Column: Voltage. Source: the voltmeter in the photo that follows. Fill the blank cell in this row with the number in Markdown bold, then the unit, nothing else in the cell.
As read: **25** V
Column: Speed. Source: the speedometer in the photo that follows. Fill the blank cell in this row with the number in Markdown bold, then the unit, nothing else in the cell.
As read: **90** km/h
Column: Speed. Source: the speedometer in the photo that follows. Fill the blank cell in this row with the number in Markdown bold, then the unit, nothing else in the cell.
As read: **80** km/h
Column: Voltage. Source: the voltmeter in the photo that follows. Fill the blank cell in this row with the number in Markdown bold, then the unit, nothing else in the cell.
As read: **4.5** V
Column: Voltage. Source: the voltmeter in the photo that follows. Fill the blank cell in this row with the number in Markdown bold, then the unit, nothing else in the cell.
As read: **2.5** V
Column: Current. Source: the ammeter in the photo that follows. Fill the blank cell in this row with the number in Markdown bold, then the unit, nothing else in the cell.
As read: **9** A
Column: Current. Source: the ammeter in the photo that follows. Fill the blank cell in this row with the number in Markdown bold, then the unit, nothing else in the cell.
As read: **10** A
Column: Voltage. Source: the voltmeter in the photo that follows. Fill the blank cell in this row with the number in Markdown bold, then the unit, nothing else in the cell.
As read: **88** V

*Your goal*
Express each line of the rows above as a two-column Markdown table, with the line's sequence number under "No." and its text under "Line text", leaving out blank lines.

*Expected output*
| No. | Line text |
|---|---|
| 1 | Column: Voltage. Source: the voltmeter in the photo that follows. Fill the blank cell in this row with the number in Markdown bold, then the unit, nothing else in the cell. |
| 2 | As read: **25** V |
| 3 | Column: Speed. Source: the speedometer in the photo that follows. Fill the blank cell in this row with the number in Markdown bold, then the unit, nothing else in the cell. |
| 4 | As read: **90** km/h |
| 5 | Column: Speed. Source: the speedometer in the photo that follows. Fill the blank cell in this row with the number in Markdown bold, then the unit, nothing else in the cell. |
| 6 | As read: **80** km/h |
| 7 | Column: Voltage. Source: the voltmeter in the photo that follows. Fill the blank cell in this row with the number in Markdown bold, then the unit, nothing else in the cell. |
| 8 | As read: **4.5** V |
| 9 | Column: Voltage. Source: the voltmeter in the photo that follows. Fill the blank cell in this row with the number in Markdown bold, then the unit, nothing else in the cell. |
| 10 | As read: **2.5** V |
| 11 | Column: Current. Source: the ammeter in the photo that follows. Fill the blank cell in this row with the number in Markdown bold, then the unit, nothing else in the cell. |
| 12 | As read: **9** A |
| 13 | Column: Current. Source: the ammeter in the photo that follows. Fill the blank cell in this row with the number in Markdown bold, then the unit, nothing else in the cell. |
| 14 | As read: **10** A |
| 15 | Column: Voltage. Source: the voltmeter in the photo that follows. Fill the blank cell in this row with the number in Markdown bold, then the unit, nothing else in the cell. |
| 16 | As read: **88** V |